__WHAT TO WORK ON__.
Scan the entries below for the word "staging". Copy each line that has it.

__EXERCISE INPUTS__.
· · · ·
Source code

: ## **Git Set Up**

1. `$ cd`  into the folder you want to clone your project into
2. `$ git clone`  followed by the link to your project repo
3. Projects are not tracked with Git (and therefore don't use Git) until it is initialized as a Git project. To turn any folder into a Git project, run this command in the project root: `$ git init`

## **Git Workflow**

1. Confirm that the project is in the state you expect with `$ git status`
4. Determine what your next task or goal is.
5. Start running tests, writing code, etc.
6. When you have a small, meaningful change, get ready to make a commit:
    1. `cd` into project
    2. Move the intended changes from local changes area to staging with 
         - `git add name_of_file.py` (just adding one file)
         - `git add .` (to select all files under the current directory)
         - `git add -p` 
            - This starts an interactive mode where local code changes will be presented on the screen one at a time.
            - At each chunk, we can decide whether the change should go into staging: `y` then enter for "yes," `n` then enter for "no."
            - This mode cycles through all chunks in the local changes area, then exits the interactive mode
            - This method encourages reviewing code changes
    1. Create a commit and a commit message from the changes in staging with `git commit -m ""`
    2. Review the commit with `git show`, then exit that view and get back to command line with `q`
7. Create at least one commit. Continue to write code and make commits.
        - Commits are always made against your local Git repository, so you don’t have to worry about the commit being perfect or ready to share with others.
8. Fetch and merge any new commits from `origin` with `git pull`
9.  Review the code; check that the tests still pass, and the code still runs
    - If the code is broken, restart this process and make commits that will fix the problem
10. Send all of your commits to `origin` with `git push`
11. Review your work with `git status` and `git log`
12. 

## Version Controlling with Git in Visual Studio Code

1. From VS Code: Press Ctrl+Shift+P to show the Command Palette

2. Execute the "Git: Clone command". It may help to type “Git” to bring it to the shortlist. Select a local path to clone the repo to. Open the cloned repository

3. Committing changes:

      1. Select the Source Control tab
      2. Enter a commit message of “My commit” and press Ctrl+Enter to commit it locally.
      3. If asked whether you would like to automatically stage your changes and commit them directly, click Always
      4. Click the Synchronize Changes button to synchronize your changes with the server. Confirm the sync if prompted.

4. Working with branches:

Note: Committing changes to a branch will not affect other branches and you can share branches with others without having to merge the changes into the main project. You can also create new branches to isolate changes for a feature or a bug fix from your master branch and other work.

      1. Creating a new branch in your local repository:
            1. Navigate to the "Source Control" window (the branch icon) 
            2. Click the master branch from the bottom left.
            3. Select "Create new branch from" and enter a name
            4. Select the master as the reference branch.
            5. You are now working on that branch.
· · · ·
__ANSWER BOX__.
    2. Move the intended changes from local changes area to staging with 
            - At each chunk, we can decide whether the change should go into staging: `y` then enter for "yes," `n` then enter for "no."
    1. Create a commit and a commit message from the changes in staging with `git commit -m ""`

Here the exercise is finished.